Women Out of a Job, Not Opting Out

1-15-08, 9:46 am



As Susan Faludi detailed in Backlash, the 1980s conservative revolt against the feminist movement quickly permeated popular culture—the movies we watched, the ads we were fed—reinforcing the sorry stereotypes the women’s movement sought so hard to diffuse.

Those stereotypes—and outright misogyny—still persist, and the traditional media often is too eager to perpetuate them. One such theme recently has revolved around the “opt-ing out” trend, in which highly educated women in their thirties are said to be leaving high-profile jobs in law, business and medicine to take care of children and parents.

New evidence from scholar Heather Boushey published in the journal Feminist Economics suggests opting-out is bunk. According to the Center for Economic and Policy Research (CEPR): Boushey shows that the number of women leaving jobs to take care of children has decreased dramatically over the past two decades. She points to changes in the labor market, not children, as a cause for somewhat lower rates of women in the workplace more recently.

Boushey did not find any evidence of an increase in opting out. In contrast, she finds that especially for women with a high school or college degree and for single mothers, “the estimated marginal effect of having children at home has decreased sharply over the past two decades.”

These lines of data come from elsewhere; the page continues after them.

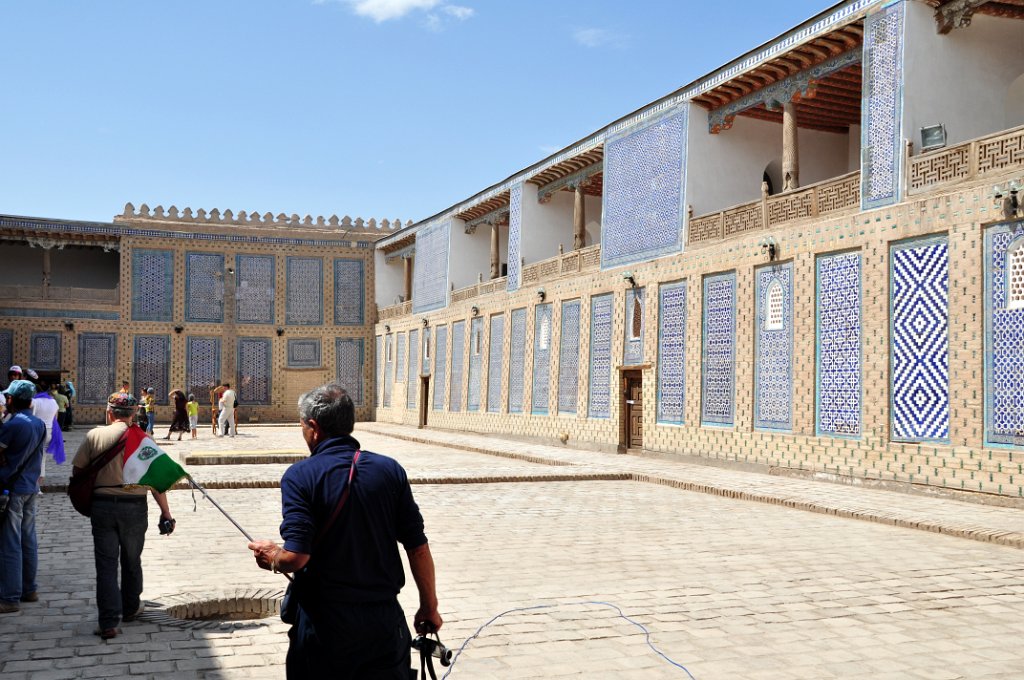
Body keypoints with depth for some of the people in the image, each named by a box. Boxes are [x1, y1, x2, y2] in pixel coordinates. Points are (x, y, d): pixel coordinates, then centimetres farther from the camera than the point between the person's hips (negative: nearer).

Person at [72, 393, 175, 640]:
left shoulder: (94, 435, -3)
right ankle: (130, 608, 35)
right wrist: (165, 511, -2)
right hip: (134, 506, 0)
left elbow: (78, 470, 1)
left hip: (102, 505, 0)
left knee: (106, 564, 4)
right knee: (131, 561, 19)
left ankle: (108, 623, -2)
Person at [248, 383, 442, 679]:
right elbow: (418, 548, -2)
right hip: (385, 618, 2)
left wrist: (272, 558, 4)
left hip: (324, 624, -2)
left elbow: (296, 556, -19)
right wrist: (429, 607, 9)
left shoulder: (300, 476, -11)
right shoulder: (390, 469, -2)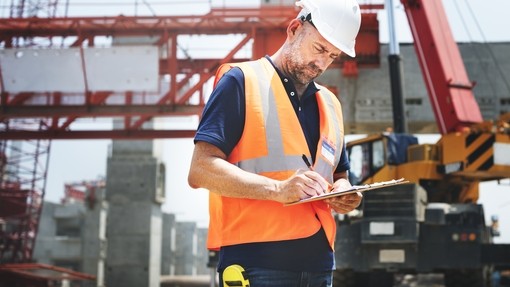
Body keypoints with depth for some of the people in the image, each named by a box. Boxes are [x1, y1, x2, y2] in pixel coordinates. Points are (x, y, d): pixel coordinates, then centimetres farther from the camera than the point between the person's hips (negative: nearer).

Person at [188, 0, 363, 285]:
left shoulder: (330, 104, 18)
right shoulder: (242, 80, -2)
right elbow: (201, 170, -11)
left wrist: (343, 194, 3)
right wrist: (278, 189, -23)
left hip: (318, 263, 7)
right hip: (256, 263, -6)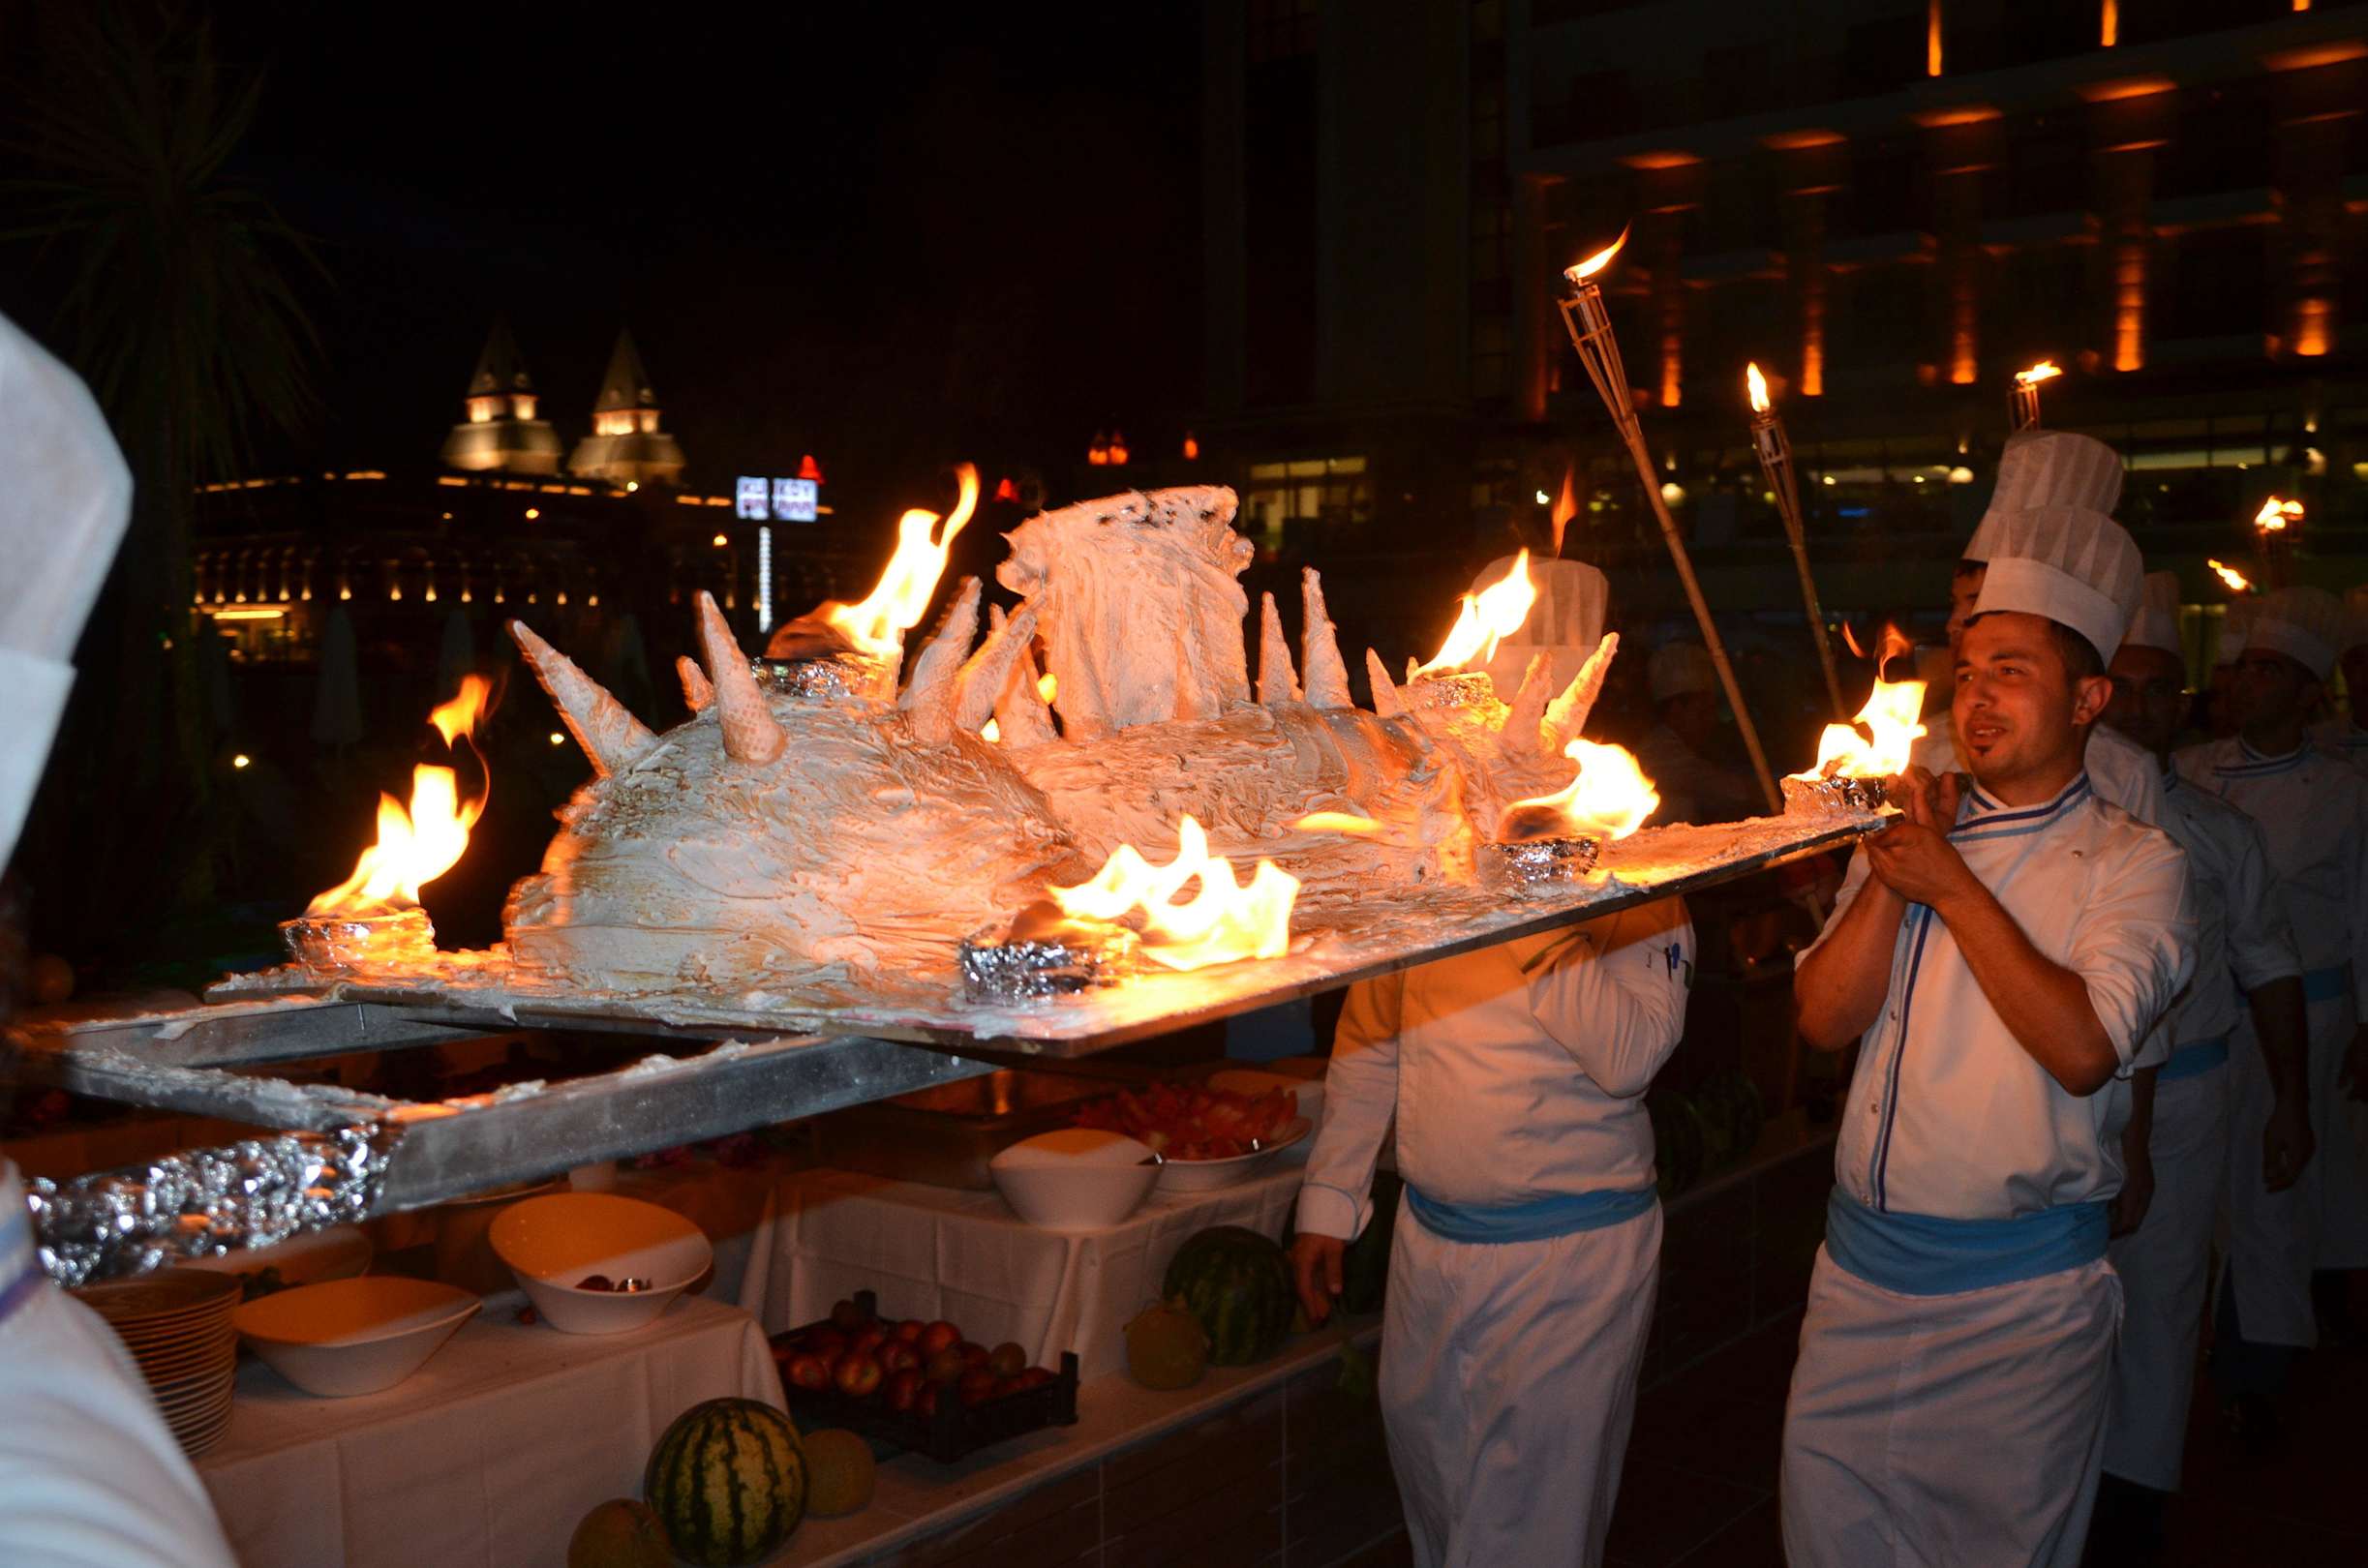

“The U.S.’s 2001 recession was exceptionally hard on women workers,” writes Boushey. “They lost more jobs than they had in prior recessions, even though they lost fewer jobs than men overall.” Boushey suggests that “the opting-out story” may be simply due to the lower employment rates for workers overall since 2000.
It’s a lot more comfortable for the chattering class to think that warm thoughts of domesticity, rather the nation’s ragged economy, are driving working women out of their jobs. Putting women back in the home helps lawmakers and the media ignore these facts:

* Only the addition of women in the workplace has maintained the nation’s standard of living that 50 years ago was fueled by only one wage earner per family. * Women continue to be compensated far less than men: In 2006, median weekly earnings for full-time working women dipped to 80.8 percent of men’s earnings, down from a record 81.0 percent the previous year, according to U.S. Bureau of Labor Statistics data. * The wage gap isn’t all economic. As the Ledbetter case before the Supreme Court showed last year, gender discrimination has a lot to do with this gap in pay.

Lilly Ledbetter worked for two decades at a Goodyear tire plant in Alabama, where she was paid less than men doing the same work as she was. But she didn’t find out how much less until years into her career and so could not file a pay-discrimination lawsuit until 1998. A jury awarded her $3.8 million, but last year, the U.S. Supreme Court ruled against Ledbetter and tossed out the pay-discrimination verdict, saying she had waited too long to file suit. In her dissenting opinion, Justice Ruth Bader Ginsburg noted court testimony pointing to how the supervisor who denied Ledbetter a pay raise was “openly biased against women.” Further, Ginsberg wrote: And two women who had previously worked as managers at the plant told the jury they had been subject to pervasive discrimination and were paid less than their male counterparts. One was paid less than the men she supervised….Ledbetter herself testified about the discriminatory animus conveyed to her by plant officials. Toward the end of her career, for instance, the plant manager told Ledbetter that the “plant did not need women, that [women] didn’t help it, [and] caused problems.”

Because why? They should be back at home, where they can’t cause any trouble. And just in case women have forgotten how to be domestic, a Texas college is offering a degree in “Homemaking” that teaches “how to be a proper housewife.” The Southwestern Baptist Theological Seminary is offering degrees in homemaking, a course of study that is only available to women. Studies feature cooking, cleaning, and teach a woman how to “submit herself to her husband.”

At least one presidential candidate agrees. Former Arkansas Gov. Mike Huckabee (R) has endorsed the Southern Baptist Convention stance that women should “graciously submit” to their husbands.